Board Directors at war over "Texas". - KFDA - NewsChannel 10 / Amarillo News, Weather, Sports

Board Directors at war over "Texas".

by Larry Lemmons
Newschannel 10

Amarillo, Texas - The musical drama "Texas" has seen its share of drama the last few years, beginning with the sacking of the Lone Star Ballet's Neil Hess a few years ago, through the "Legacies" era, and last week, the abrupt firing of executive director Bill Anderson.

Several board members resigned on Tuesday in protest over Anderson's firing. Their resignation was a reaction to what they saw as an injustice regarding his termination.

Dale Williams, former Board member says, "Bill Anderson was doing everything you could ask of an Executive Director and to fire Bill for cause without any opportunity for debate or any input on his part was the wrong thing to do."

Bill Anderson says he's "very concerned about the future of Texas."

"He is hands down the best Executive Director we've had," says Wales Madden Junior, an honorary life member of the Texas Panhandle Heritage Foundation, which operates the show.  Madden has been involved with the show from the beginning and says it was an organized attempt to remove Anderson. "It was a cabal composed of Joe Batson and Ben Bynum and others. That's my opinion. I don't have evidence. I have pretty close to evidence. And why they wanted to get rid of him, I think they felt like he was independent of him."

The Texas Panhandle Heritage Foundation says the finances were not so clear cut.  Shawn Twing, spokesman for the Foundation says, "There's a lot of ways to look at the finances of an organization."

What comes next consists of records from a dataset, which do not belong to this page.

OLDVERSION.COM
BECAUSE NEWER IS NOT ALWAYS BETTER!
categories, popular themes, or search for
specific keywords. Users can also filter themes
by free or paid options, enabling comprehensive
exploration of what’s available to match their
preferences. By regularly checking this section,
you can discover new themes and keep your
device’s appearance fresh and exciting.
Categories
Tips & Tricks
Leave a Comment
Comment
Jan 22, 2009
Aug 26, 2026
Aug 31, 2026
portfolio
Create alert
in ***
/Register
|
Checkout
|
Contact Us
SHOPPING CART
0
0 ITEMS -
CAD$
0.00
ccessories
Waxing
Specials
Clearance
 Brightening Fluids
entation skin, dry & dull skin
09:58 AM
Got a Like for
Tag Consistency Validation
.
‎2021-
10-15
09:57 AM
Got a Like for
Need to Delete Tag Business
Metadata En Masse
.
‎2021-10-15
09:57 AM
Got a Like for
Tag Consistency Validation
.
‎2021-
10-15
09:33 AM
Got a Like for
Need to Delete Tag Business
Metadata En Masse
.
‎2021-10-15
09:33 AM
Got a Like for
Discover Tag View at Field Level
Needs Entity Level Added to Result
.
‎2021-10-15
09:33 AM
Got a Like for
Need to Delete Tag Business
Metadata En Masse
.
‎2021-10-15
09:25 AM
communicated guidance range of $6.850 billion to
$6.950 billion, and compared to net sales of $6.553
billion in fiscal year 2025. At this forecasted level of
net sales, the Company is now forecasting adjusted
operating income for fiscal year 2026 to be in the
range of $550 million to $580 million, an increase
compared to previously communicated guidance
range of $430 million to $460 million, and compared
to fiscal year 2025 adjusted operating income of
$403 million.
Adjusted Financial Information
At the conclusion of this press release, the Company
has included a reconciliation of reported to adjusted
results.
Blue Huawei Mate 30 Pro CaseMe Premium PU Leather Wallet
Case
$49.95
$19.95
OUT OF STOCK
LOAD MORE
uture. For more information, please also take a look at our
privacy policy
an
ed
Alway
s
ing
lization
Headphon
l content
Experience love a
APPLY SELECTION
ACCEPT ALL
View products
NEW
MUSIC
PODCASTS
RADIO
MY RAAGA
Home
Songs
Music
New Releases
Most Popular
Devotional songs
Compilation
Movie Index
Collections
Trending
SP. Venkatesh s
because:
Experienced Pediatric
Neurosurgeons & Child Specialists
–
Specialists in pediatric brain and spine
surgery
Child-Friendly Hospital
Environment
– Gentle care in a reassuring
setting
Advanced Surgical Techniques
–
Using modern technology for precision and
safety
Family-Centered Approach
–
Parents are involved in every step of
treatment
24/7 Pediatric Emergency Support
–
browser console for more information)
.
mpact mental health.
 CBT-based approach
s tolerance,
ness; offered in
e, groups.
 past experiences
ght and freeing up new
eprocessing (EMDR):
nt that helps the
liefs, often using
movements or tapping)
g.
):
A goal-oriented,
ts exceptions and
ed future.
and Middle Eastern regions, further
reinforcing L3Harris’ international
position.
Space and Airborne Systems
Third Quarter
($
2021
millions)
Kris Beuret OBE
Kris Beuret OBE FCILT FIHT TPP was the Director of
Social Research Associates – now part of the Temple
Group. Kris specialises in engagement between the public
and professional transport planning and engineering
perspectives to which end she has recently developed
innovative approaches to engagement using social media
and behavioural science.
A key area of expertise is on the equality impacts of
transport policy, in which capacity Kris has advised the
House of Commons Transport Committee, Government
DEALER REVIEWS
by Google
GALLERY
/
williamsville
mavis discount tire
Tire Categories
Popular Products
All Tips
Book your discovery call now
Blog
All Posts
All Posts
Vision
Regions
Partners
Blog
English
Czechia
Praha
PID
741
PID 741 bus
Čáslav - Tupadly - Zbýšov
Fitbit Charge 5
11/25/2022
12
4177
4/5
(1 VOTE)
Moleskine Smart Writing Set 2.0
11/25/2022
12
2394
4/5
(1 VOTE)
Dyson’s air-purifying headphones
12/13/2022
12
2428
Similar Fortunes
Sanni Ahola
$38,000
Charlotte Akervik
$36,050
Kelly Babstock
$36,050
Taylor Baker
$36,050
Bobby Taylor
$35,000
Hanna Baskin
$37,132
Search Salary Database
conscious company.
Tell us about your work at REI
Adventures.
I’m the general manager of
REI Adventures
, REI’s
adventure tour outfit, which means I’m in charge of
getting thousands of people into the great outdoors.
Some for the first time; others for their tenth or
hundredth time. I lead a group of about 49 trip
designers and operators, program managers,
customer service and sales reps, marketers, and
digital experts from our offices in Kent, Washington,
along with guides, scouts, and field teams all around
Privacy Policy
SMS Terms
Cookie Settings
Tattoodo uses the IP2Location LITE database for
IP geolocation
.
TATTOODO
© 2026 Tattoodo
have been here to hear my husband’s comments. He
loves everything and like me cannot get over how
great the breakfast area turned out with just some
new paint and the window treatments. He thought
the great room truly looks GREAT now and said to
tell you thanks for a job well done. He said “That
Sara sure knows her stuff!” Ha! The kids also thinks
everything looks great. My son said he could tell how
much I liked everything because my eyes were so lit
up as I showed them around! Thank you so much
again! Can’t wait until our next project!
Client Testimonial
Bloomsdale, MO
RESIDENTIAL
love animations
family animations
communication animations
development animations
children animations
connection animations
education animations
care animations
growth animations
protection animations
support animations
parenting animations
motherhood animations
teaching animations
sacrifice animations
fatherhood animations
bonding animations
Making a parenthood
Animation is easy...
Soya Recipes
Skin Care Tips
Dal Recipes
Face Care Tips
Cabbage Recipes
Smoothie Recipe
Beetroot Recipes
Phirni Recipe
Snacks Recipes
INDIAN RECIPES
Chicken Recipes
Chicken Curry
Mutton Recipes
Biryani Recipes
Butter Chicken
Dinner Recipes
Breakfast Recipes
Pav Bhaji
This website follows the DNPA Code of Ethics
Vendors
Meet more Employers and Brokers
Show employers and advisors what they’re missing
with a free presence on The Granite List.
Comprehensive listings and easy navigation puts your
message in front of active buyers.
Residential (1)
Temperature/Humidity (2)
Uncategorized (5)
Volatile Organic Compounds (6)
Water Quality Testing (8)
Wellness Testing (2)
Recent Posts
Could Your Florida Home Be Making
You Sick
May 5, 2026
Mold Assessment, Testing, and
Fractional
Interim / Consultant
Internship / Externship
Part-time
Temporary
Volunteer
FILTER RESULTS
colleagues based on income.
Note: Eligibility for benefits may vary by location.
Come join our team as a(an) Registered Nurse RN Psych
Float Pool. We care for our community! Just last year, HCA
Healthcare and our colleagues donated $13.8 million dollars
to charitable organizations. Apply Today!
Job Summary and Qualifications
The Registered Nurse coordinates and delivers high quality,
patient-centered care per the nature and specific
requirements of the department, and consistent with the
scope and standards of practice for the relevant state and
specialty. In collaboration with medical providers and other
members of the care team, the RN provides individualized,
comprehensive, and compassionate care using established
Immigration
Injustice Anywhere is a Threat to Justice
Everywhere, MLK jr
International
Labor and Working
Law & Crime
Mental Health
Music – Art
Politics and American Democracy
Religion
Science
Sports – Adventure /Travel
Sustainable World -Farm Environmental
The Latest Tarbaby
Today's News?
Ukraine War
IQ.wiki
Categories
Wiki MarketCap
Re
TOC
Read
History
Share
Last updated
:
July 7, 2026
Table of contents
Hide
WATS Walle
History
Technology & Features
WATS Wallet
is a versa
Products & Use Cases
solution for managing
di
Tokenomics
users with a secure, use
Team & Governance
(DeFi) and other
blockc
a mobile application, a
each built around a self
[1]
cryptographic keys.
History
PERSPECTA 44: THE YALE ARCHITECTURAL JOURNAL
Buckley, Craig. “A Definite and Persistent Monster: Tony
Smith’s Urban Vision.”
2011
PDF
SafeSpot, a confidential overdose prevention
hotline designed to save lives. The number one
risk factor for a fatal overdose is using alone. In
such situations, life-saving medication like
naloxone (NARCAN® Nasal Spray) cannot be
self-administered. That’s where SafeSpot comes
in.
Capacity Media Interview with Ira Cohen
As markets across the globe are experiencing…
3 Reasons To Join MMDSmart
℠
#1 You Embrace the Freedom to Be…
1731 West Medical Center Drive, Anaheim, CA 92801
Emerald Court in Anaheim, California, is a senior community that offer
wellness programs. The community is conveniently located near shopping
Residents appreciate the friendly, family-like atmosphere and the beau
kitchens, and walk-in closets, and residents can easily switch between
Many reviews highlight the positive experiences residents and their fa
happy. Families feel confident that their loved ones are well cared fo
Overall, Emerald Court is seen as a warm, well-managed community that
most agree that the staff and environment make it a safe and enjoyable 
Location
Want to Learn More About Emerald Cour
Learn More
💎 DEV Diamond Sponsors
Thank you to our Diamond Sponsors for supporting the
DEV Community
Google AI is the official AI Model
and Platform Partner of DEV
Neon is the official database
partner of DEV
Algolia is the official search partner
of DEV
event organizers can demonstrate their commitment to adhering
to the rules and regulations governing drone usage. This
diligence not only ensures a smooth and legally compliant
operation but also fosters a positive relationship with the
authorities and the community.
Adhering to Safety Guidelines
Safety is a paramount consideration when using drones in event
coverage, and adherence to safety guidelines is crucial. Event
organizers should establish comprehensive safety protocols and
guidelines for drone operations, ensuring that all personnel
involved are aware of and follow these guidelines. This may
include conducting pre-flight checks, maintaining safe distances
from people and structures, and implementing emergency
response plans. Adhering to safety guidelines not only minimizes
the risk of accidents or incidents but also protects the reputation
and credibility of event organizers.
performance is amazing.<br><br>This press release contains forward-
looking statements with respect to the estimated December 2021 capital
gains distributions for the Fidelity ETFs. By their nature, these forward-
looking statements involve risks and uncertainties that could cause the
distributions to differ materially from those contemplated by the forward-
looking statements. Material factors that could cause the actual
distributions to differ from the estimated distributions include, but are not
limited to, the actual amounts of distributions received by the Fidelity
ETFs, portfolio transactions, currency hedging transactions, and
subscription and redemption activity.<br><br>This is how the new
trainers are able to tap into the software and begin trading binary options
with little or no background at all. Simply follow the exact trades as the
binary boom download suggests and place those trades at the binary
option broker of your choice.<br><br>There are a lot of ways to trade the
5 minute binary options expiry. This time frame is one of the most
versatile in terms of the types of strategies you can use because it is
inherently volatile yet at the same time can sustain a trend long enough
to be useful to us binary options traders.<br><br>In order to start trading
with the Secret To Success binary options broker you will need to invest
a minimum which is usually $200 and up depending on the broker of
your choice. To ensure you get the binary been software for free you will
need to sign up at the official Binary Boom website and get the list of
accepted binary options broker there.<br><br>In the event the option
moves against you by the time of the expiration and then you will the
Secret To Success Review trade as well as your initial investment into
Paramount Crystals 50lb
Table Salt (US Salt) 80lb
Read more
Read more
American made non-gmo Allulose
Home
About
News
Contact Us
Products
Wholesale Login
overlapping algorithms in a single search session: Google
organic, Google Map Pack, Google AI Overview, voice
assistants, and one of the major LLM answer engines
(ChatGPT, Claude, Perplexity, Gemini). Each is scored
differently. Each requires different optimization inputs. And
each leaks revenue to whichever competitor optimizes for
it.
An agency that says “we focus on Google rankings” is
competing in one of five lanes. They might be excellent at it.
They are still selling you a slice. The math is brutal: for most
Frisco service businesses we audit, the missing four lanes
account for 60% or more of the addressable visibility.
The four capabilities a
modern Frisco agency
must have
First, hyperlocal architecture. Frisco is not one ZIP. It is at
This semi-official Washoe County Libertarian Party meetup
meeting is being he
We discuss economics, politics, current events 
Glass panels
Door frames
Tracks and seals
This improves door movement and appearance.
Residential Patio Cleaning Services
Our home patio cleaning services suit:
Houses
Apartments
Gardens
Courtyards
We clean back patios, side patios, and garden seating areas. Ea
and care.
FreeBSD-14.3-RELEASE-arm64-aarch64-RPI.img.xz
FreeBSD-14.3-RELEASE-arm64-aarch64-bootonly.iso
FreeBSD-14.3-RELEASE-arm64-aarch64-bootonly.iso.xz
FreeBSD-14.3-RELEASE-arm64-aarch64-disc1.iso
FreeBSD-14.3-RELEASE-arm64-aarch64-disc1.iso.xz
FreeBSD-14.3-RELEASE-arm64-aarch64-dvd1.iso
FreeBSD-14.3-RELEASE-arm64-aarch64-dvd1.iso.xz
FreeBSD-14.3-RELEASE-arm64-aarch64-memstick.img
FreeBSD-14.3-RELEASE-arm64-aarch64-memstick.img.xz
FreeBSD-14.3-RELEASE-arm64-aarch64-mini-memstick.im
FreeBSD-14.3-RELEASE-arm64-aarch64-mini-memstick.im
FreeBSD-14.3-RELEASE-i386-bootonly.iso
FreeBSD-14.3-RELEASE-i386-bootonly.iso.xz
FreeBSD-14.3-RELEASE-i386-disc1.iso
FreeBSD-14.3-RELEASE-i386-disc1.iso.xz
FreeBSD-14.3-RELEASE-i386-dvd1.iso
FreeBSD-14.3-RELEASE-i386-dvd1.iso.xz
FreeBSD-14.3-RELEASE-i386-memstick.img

Joe Batson says he pledged a million dollars to the foundation five years ago. He tells us, "It's sad that they resigned. There's been a split on the board...an impasse...in which no consensus could be obtained."

Madden says, "Mr. Batson will be hearing from me pretty shortly...it's easier to talk under oath in court."

Batson, who's also been involved with the show from the beginning says he provides various services that help get the show up for its premiere, renting horses, trailers, bringing food.  He adds that "Texas" brings in more money to the Amarillo area than any other entity, about 10-million dollars each year.  Yet he feels the show is treated as a "stepchild".